Past or future, it’s all about the story.

I’ve written eight historical novels. Nine, if you count the one that my publisher is currently reading. Even more if you count the manuscripts languishing on my hard drive.

But my next book, PSYCHOTOPIA, is set in the future. You could even describe it as science fiction.

Maybe I need to explain myself.

Why have I made the change? And what are the differences between writing in the two genres?

I love writing historical fiction.

I love the process of absorbing myself in a particular period, reading everything I can about it, looking at old photographs, maps, and illustrations; imagining myself into a time before I was born.

For me, it’s part of being human. It’s a way of exploring my own identity, what has made me who I am. It’s also a way of establishing kinship with the people who came before me, even if they are not my direct ancestors.

I’m not a historian, and I’m pretty sure any self-respecting historian would thoroughly disapprove of my ‘method’. (Spoiler alert: I don’t have one.)

The fact is I’m not actually looking to discover the specific, literal truth about what happened at a particular moment in the past. I’m simply trying to use the past as a springboard for a story.

Basically, I’m creating works of the imagination.

The past makes me think of stories that I want to tell. Because the past stokes my imagination like nothing else.

My hope is that my story will be consistent with the spirit of the time in which it is set. But more than anything, I want to pull readers into a story that seems real and alive and present to them. The now of the story is thing that matters to me. That’s where all the research comes in. It gives me the confidence to imagine. Or to put it another way, it provides me with the fabric I need to create my fictional world.

So why have I turned my back on the past?

In favour of writing a book that could be described as science fiction, set in a dystopian near future?

Reason one is because I reserve the right to write any kind of story I like, set whenever and wherever I like. There are no boundaries on the imagination.

The imagination is a free agent.

It goes where it wants to go. I just run after it making notes.

Reason two is because writing a book set in the future is in some ways like taking a holiday for me. There is always the danger with writing historical novels that someone will challenge some aspect of what you’ve written by saying, no it wasn’t like that then. You’ve got it wrong.

When it comes to the future, nobody knows.

So my vision of the future is as valid as anyone else’s, I would argue. So it’s liberating in that way too.

Reason three is that actually the process isn’t that different. The skills I’ve learnt writing historical novels – reimagining a world that once existed – stand me in surprisingly good stead for writing science fiction – imagining a world that doesn’t yet exist.

Instead of being inspired and fuelled by my research into the past, this story came as a reaction to my own direct experience of the crazy present we are living through.

To me, that’s the interesting thing about both historical fiction and science fiction. (And the reason, incidentally, that most historians’ beef with historical fiction is misguided.) Because both, ultimately, always, are more about the age they are written in as about the period they are ostensibly written about. That’s the whole point!

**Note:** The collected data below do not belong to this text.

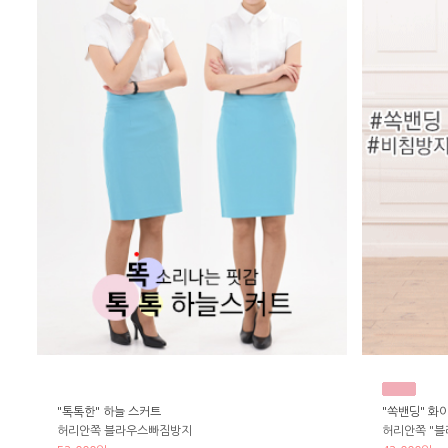
"톡톡한" 하늘 스커트
"쏙밴딩" 화
허리안쪽 블라우스빠짐방지
허리안쪽 "블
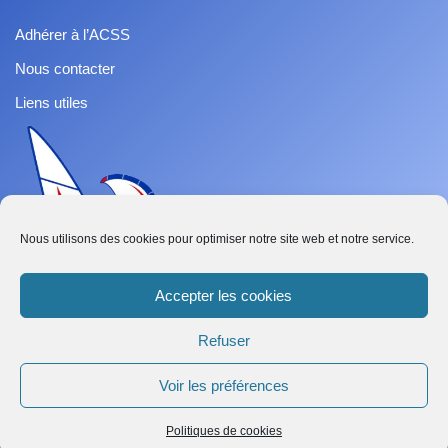
Adhérer à l’ACSS
Nous contacter
Liens utiles
Nous utilisons des cookies pour optimiser notre site web et notre service.
Accepter les cookies
Refuser
French
Voir les préférences
Abonnez-vous
Neve
| Propulsé par
WordPress
Politiques de cookies
Tout droit réservé ACSS - Association de Classe Speed Sail ©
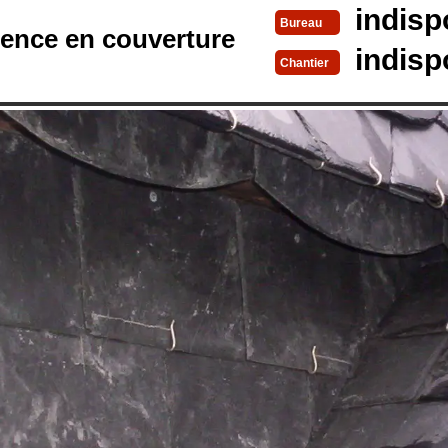
indisp
Bureau
rence en couverture
indisp
Chantier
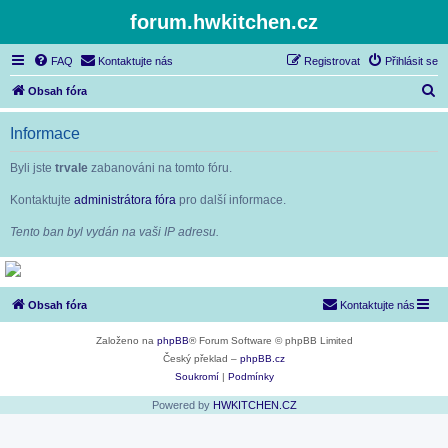
forum.hwkitchen.cz
FAQ
Kontaktujte nás
Registrovat
Přihlásit se
H
Obsah fóra
l
Informace
e
d
Byli jste
trvale
zabanováni na tomto fóru.
a
Kontaktujte
administrátora fóra
pro další informace.
t
Tento ban byl vydán na vaši IP adresu.
Obsah fóra
Kontaktujte nás
Založeno na
phpBB
® Forum Software © phpBB Limited
Český překlad –
phpBB.cz
Soukromí
|
Podmínky
Powered by
HWKITCHEN.CZ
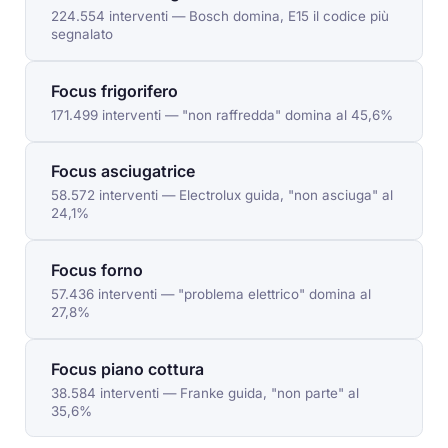
224.554 interventi — Bosch domina, E15 il codice più
segnalato
Focus frigorifero
171.499 interventi — "non raffredda" domina al 45,6%
Focus asciugatrice
58.572 interventi — Electrolux guida, "non asciuga" al
24,1%
Focus forno
57.436 interventi — "problema elettrico" domina al
27,8%
Focus piano cottura
38.584 interventi — Franke guida, "non parte" al
35,6%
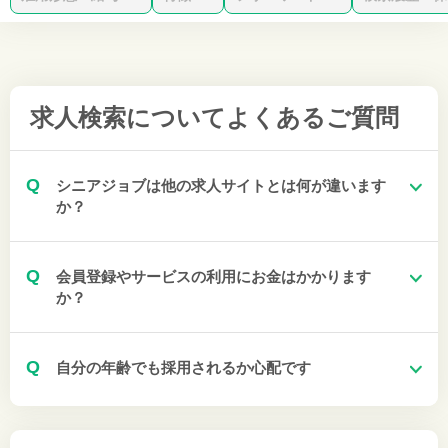
求人検索について
よくあるご質問
Q
シニアジョブは他の求人サイトとは何が違います
か？
Q
会員登録やサービスの利用にお金はかかります
か？
Q
自分の年齢でも採用されるか心配です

Works of fiction – whether historical, contemporary or futuristic – are prisms.

They’re prisms through which we see ourselves. (So maybe that makes them a strange combination of prism and mirror?) To throw in a couple more analogies, they’re also a dizzying mixture of conjuring trick and high wire act. A conjuring trick you do while unicycling along a tightrope.

Maybe the research I do when I’m writing historical fiction is my safety net. In writing this new book, it feels like someone took the safety net away.

Oh, and one more thing.

Writing this book doesn’t mean I’ve turned my back on historical fiction for good. In fact, as I mentioned above, the book after PSYCHOTOPIA will be another in my Silas Quinn series of historical mysteries.

As for the book after that, it all depends where my runaway imagination leads me.